_Set problem:_
Copy every line of the records below word for word, leaving out the pictures.

(Extracted data entries)
++++++

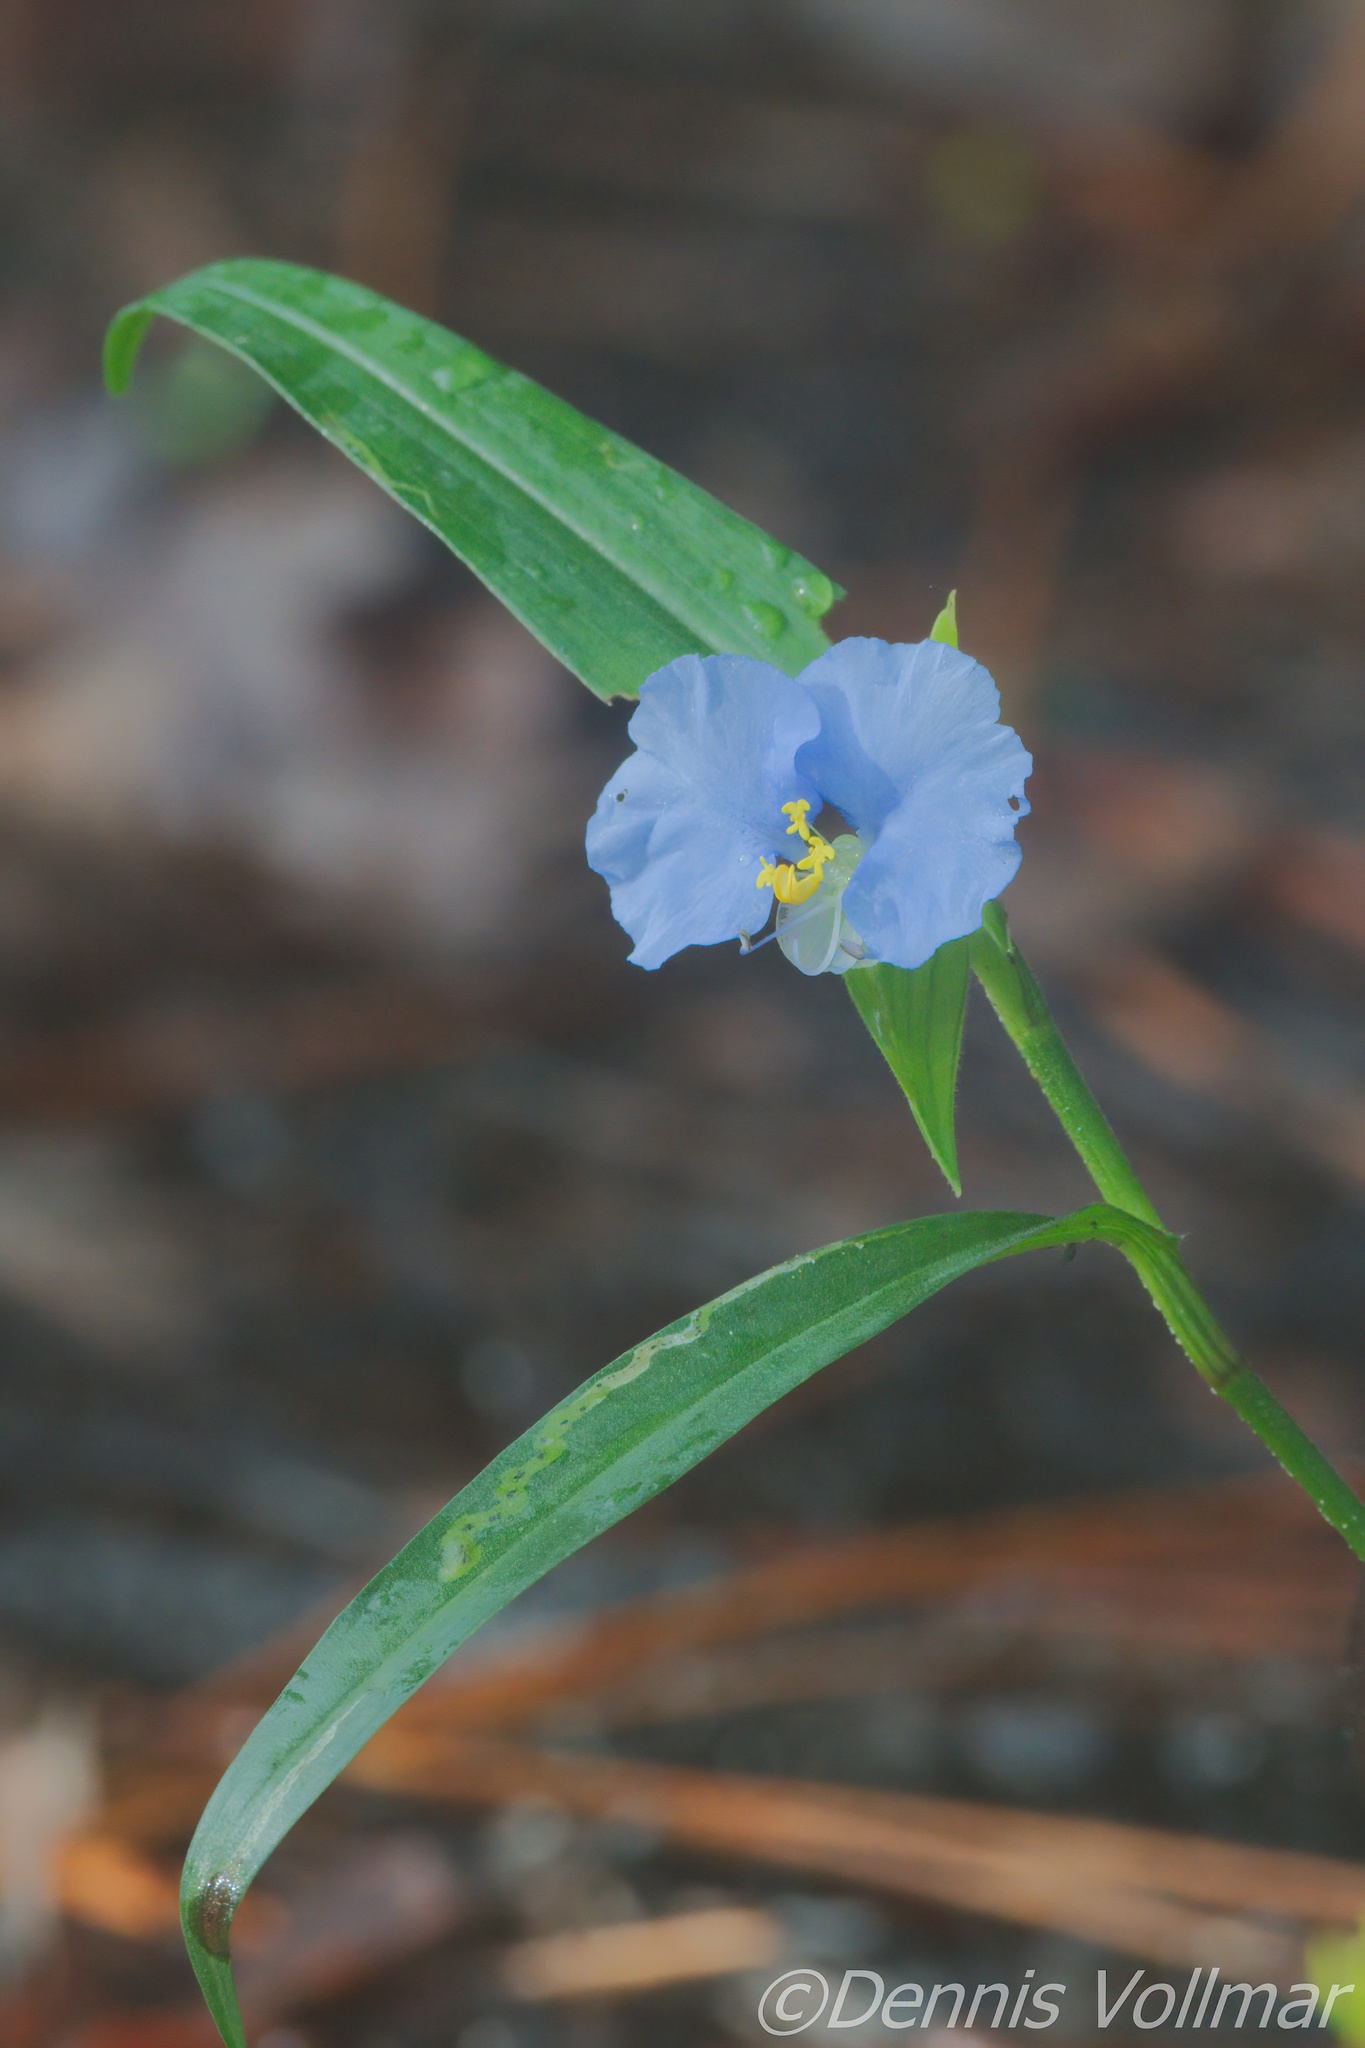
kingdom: Plantae
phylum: Tracheophyta
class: Liliopsida
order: Commelinales
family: Commelinaceae
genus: Commelina
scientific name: Commelina erecta
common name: Blousel blommetjie
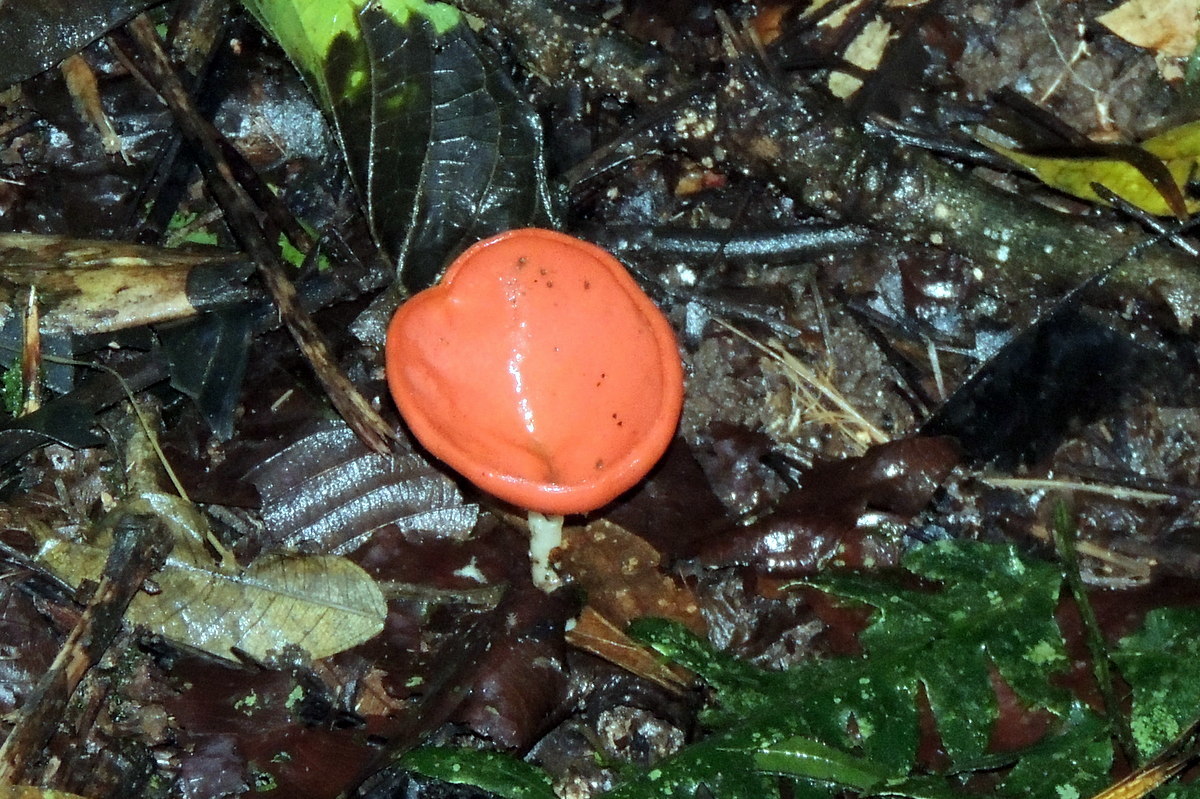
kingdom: Fungi
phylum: Ascomycota
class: Pezizomycetes
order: Pezizales
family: Sarcoscyphaceae
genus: Cookeina
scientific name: Cookeina speciosa
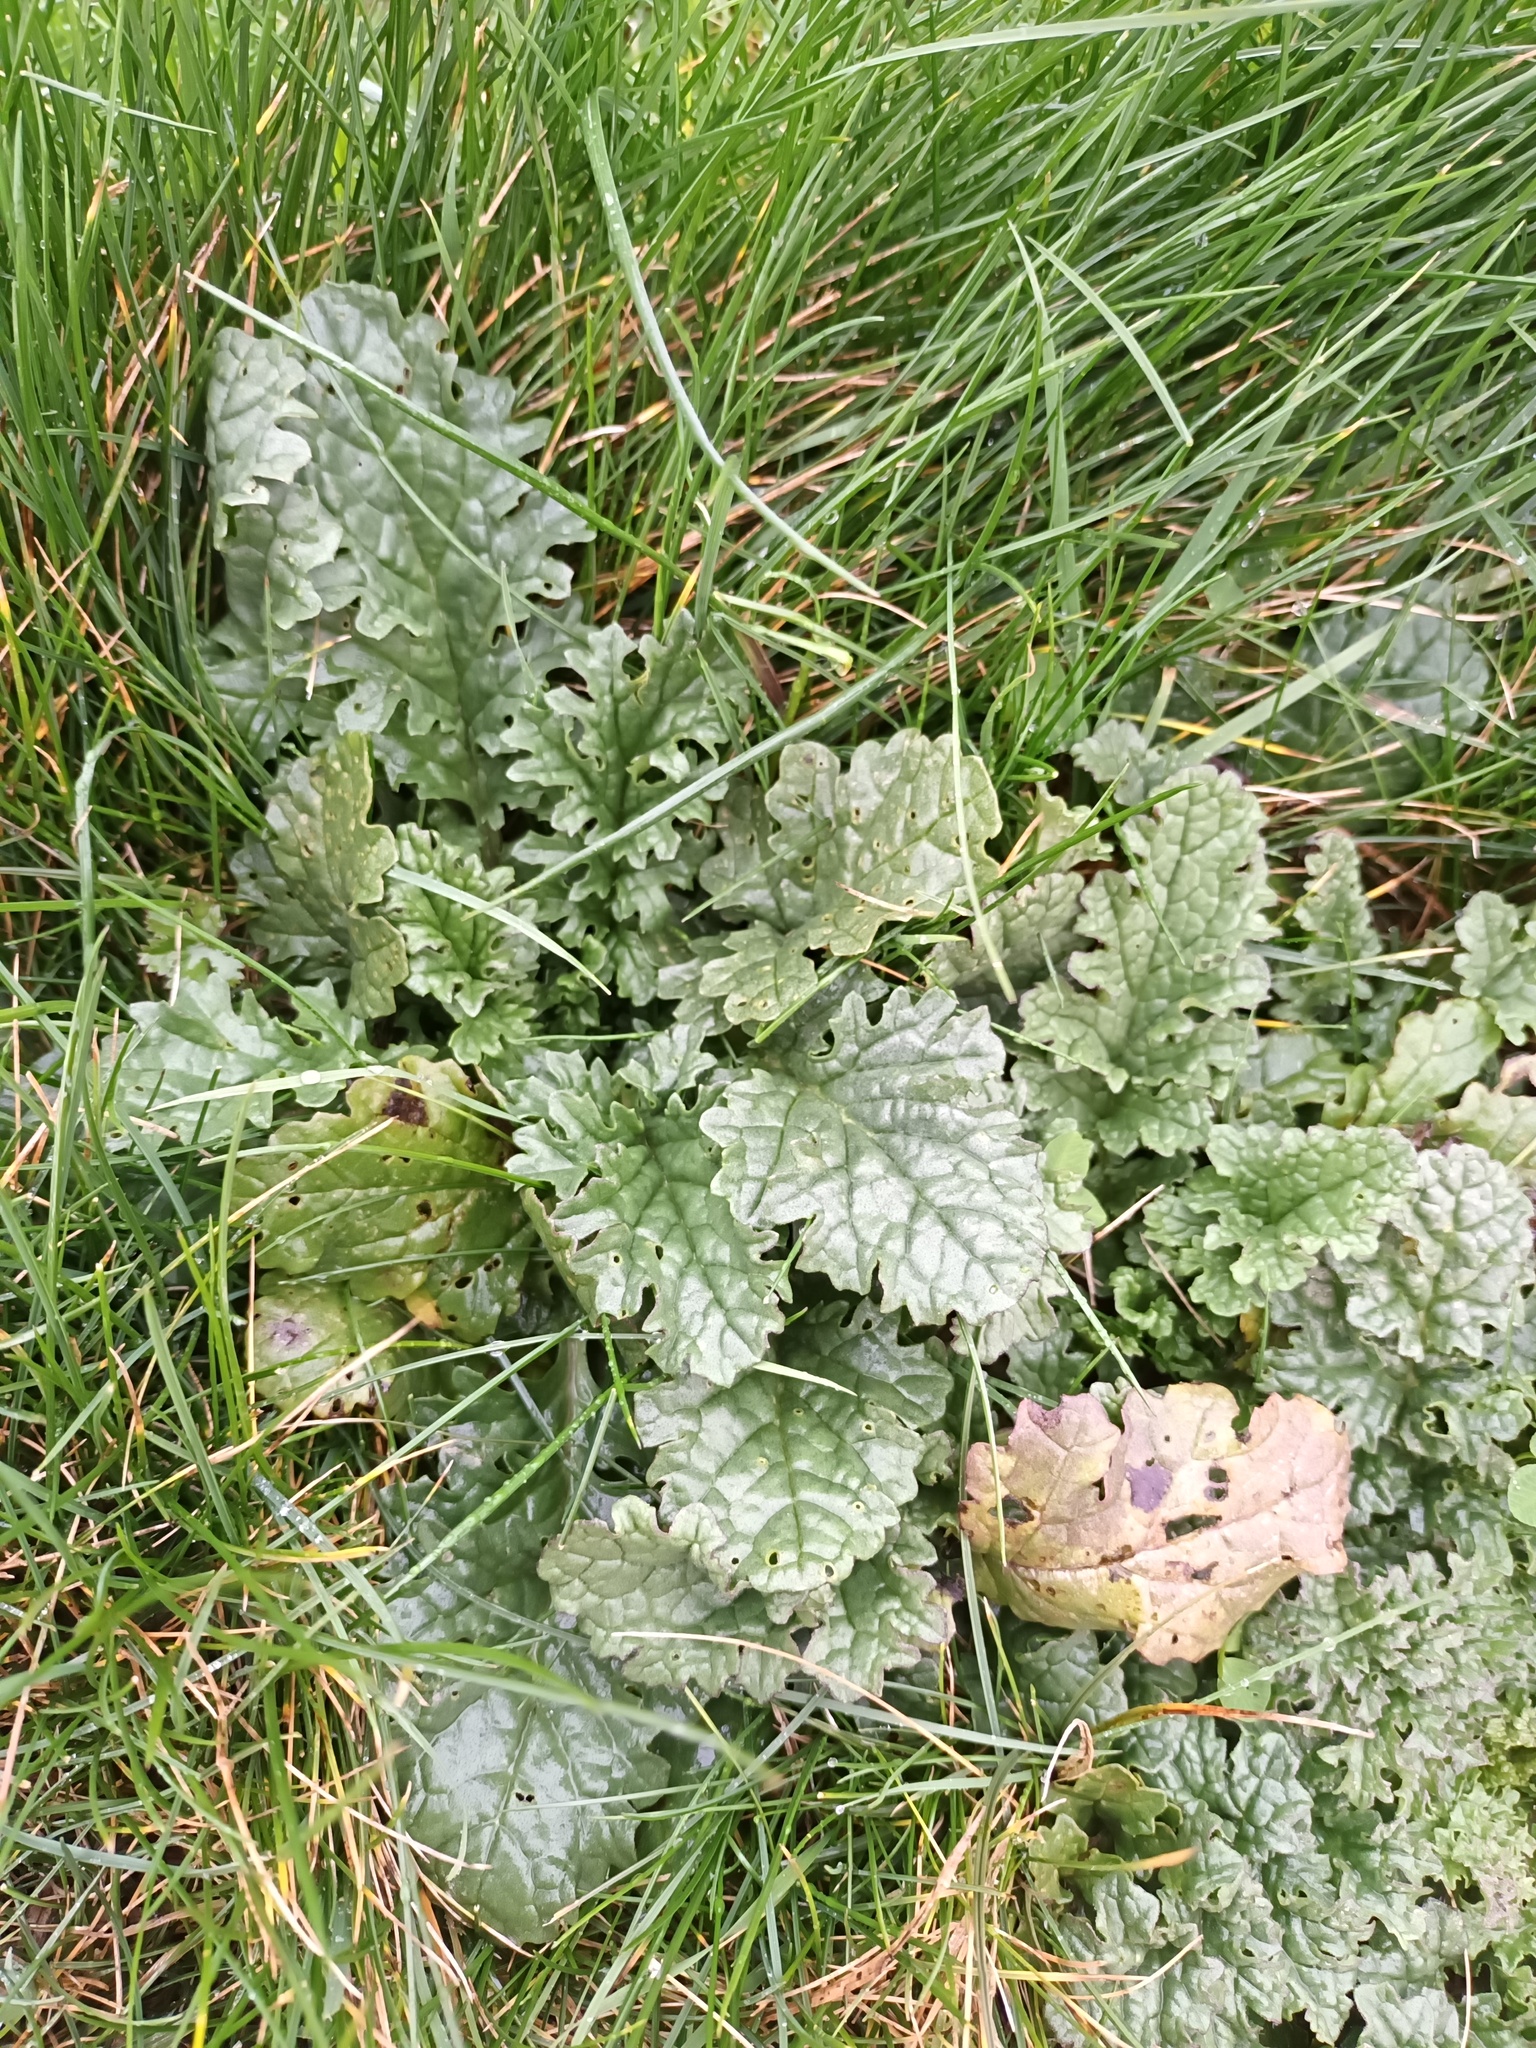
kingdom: Plantae
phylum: Tracheophyta
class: Magnoliopsida
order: Asterales
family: Asteraceae
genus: Jacobaea
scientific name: Jacobaea vulgaris
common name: Stinking willie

++++++

_The reply:_
kingdom: Plantae
phylum: Tracheophyta
class: Liliopsida
order: Commelinales
family: Commelinaceae
genus: Commelina
scientific name: Commelina erecta
common name: Blousel blommetjie
kingdom: Fungi
phylum: Ascomycota
class: Pezizomycetes
order: Pezizales
family: Sarcoscyphaceae
genus: Cookeina
scientific name: Cookeina speciosa
kingdom: Plantae
phylum: Tracheophyta
class: Magnoliopsida
order: Asterales
family: Asteraceae
genus: Jacobaea
scientific name: Jacobaea vulgaris
common name: Stinking willie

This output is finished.